Just because you don’t have to pay anything extra to buy this common form of authentication, it doesn’t mean that passwords are free.
Far from it, quite often passwords end up costing enterprises much more than what they have bargained for. Although the cost of passwords rarely comes up in management meetings, authenticating identity using passwords is a significant expense for organizations that has a direct impact on the bottom line. Don’t believe me? Have a look at the data below.
Direct Costs of Passwords
Users are human. And when they forget their passwords, what do they do? They call other humans who can help them reset, recover, or change their passwords.
Help desks and support centers are flooded with password-related inbound calls. Analyst reports estimate that password-related inquiries eat up a significant portion of help desk time. Gartner estimates that password reset inquiries comprise anywhere between 20% to 50% of all help desk calls.
And according to Forrester, 25% to 40% of all help desk calls are due to password problems or resets.
This ends up to be an extremely costly problem, as the organizations end up paying twice – for the lost productivity time of the forgetful employee, as well as for the time of the support desk staff.
“In a single month in 2017, Microsoft had to reset 686,000 passwords for employees, resulting in support expenses of over $12 million.” Verizon Data Breach report 2019
Password Management Tools
Combine the ever-expanding amount of applications with the rapidly evolving threat landscape, and see how both the amount and the complexity of passwords in an enterprise environment skyrockets.
Source: Ponemon Institute 2019 Authentication research
These changes mean that the enterprise IT teams are adding password management tools into their security tool kits at unprecedented rates.
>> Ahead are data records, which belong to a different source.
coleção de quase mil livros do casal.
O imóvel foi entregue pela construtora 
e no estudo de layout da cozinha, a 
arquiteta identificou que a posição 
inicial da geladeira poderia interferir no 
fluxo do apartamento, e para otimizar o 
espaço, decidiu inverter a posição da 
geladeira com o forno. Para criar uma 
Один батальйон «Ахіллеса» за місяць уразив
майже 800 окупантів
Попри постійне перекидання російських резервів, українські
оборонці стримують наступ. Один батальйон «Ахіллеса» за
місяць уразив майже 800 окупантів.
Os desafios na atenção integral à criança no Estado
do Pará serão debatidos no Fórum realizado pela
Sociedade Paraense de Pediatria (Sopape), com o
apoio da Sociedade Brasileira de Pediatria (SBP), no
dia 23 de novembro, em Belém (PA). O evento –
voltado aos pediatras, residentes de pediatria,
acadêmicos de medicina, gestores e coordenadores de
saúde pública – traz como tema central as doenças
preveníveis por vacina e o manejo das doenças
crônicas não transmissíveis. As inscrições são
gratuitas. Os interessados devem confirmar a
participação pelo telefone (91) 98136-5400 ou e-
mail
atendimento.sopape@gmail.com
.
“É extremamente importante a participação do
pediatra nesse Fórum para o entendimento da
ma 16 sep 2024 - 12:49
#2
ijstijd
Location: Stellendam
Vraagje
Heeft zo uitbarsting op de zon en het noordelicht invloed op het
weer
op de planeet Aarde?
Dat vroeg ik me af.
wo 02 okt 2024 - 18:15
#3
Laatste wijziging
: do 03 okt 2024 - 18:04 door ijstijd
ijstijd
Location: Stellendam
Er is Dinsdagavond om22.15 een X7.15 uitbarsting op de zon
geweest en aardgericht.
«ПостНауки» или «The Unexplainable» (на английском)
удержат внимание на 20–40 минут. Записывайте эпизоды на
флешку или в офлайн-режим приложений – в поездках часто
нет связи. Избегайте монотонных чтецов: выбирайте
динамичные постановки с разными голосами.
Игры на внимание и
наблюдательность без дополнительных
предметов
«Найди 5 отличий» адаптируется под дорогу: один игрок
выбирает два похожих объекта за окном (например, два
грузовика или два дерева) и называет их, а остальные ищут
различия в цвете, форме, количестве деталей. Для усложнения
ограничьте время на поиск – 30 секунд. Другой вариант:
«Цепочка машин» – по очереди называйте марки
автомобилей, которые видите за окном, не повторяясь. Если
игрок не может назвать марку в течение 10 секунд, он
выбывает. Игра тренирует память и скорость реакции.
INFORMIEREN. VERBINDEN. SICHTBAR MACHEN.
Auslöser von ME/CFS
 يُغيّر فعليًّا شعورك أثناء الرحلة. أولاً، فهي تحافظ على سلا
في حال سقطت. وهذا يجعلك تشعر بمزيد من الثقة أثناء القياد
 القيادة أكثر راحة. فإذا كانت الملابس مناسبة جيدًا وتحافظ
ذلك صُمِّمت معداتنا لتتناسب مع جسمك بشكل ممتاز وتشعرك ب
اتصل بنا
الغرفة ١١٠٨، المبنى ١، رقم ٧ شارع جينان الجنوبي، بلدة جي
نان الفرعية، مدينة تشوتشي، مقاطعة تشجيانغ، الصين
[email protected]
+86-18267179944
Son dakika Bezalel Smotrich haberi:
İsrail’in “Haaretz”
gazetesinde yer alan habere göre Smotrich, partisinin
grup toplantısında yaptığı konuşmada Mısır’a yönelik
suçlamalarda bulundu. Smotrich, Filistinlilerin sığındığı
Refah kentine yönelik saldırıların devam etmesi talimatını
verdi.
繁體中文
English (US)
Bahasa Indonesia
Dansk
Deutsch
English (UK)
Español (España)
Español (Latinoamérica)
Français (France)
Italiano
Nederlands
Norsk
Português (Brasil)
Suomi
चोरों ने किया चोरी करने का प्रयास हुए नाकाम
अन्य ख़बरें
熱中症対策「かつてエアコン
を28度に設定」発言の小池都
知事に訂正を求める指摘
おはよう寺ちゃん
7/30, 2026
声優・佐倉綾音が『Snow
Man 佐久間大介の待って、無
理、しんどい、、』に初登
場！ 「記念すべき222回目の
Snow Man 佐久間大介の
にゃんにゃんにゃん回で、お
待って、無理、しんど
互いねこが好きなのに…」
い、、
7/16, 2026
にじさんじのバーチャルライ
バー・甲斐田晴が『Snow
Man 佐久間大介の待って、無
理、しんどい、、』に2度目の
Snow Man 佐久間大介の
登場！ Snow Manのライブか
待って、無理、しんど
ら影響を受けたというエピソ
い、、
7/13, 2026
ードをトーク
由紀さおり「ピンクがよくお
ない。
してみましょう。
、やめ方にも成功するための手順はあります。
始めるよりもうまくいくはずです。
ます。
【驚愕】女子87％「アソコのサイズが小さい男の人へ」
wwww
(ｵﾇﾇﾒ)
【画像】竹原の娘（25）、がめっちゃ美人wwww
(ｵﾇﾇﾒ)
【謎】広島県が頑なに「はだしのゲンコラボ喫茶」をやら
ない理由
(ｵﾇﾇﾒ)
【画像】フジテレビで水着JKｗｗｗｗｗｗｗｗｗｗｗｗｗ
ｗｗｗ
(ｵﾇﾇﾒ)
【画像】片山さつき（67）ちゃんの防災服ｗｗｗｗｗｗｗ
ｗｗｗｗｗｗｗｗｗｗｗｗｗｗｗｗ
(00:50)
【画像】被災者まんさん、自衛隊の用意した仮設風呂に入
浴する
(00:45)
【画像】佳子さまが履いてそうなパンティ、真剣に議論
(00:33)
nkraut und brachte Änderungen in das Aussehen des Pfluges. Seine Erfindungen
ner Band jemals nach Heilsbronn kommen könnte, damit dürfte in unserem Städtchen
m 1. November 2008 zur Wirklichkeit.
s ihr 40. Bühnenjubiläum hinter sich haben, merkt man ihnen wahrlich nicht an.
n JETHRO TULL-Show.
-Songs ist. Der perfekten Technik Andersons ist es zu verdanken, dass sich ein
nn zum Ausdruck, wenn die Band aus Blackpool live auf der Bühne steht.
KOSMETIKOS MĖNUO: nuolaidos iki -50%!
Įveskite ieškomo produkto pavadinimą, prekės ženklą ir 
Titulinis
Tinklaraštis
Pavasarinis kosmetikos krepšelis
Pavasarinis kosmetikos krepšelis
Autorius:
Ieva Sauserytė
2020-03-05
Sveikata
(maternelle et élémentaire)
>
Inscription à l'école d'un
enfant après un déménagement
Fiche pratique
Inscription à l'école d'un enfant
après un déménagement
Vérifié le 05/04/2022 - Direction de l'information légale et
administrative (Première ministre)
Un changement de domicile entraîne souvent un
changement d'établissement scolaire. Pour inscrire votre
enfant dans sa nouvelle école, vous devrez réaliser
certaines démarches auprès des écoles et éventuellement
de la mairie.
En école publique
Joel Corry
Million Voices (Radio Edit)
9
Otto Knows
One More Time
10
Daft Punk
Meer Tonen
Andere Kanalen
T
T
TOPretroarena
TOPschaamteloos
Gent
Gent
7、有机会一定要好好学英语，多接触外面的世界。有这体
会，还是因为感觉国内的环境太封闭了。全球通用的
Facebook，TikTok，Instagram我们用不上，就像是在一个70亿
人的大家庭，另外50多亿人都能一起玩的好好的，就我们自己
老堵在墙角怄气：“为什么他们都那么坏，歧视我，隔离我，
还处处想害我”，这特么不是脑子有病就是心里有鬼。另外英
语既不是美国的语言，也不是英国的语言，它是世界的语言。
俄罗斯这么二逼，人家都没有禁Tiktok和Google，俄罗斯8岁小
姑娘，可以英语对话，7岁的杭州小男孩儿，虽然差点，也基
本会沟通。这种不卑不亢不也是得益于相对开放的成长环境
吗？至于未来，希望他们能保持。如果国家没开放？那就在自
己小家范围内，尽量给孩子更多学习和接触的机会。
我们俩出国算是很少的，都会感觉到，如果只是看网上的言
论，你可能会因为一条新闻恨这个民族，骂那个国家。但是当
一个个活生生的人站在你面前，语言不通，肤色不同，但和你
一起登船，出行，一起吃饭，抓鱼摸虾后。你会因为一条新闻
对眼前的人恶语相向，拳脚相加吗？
However, even the top-of-the-line enterprise password management tools like LastPass and Keeper have their fair share of security vulnerabilities. Just recently, Project Zero has recently disclosed that a security vulnerability left some of LastPass 16 million users exposed to the risk of credential compromise.
Besides, these tools have a relatively high cost per user, adding another overhead to the TOC of passwords as an authentication method.
Indirect costs of passwords
Even when users have access to an automated password-resetting process, the costs of resetting passwords may be modest, but they are still there. The lost productivity and time of the forgetful employees quickly add up for an organization with thousands of users.
For example, by a conservative estimate, the time of someone earning $80,000 a year who waits for their password to be reset might be costing his or her employer around $1/minute.
Employees unable to login due to forgotten passwords are unable to perform their tasks. More importantly, they are also unable to provide services to clients, which results in missed revenue opportunities that are difficult to estimate.
Password fatigue leads to Password reuse and simple passwords
Most CIOs think their organizations only use around 30 or 40 cloud apps. But the average number of apps adopted by enterprises is nearly a 1000.
Let it sink for a second.
At this point we can’t really blame the users for password reuse, can we? Human memory and cognitive capacity are limited. It is not reasonable to expect a user to remember passwords for the increasingly versatile enterprise application stack.
The use of multiple passwords and the need to memorize them causes users to reuse passwords or use easy to remember passwords. This opens the floodgates of credential stuffing and password spraying attacks that become both increasingly common and effective.
Stolen passwords can be leveraged by unknown actors
The security industry has a severe problem – stolen credentials.
Billions of user records are for sale on the dark web on every given day. Chances are – at least some of your enterprise users’ credentials are among those leaked records. And it doesn’t matter that the services that they use for work haven’t been hacked; it is enough that their private email, social media, or dating profile has been pawned.
Why? I have one word for you – password reuse.
Once a password is stolen from the services that are completely unrelated to your organization, it can be leveraged to assume your users’ identity to steal, modify, or sell confidential information.
Going Passwordless with Secret Double Octopus: Reducing cost while improving user experience and security
Improving the efficiency of your support desk, deploying automated password reset processes, and paying for password management tools is one way to go. However, at best, these strategies can only somewhat improve the situation when it comes to password-related overhead.
You have a choice – you can either manage the costs of passwords, or you can forgo them altogether.
What would happen if you completely removed passwords from your enterprise? The TOC of passwords would drop zero – an unattainable dream for the organizations still stuck in the password era.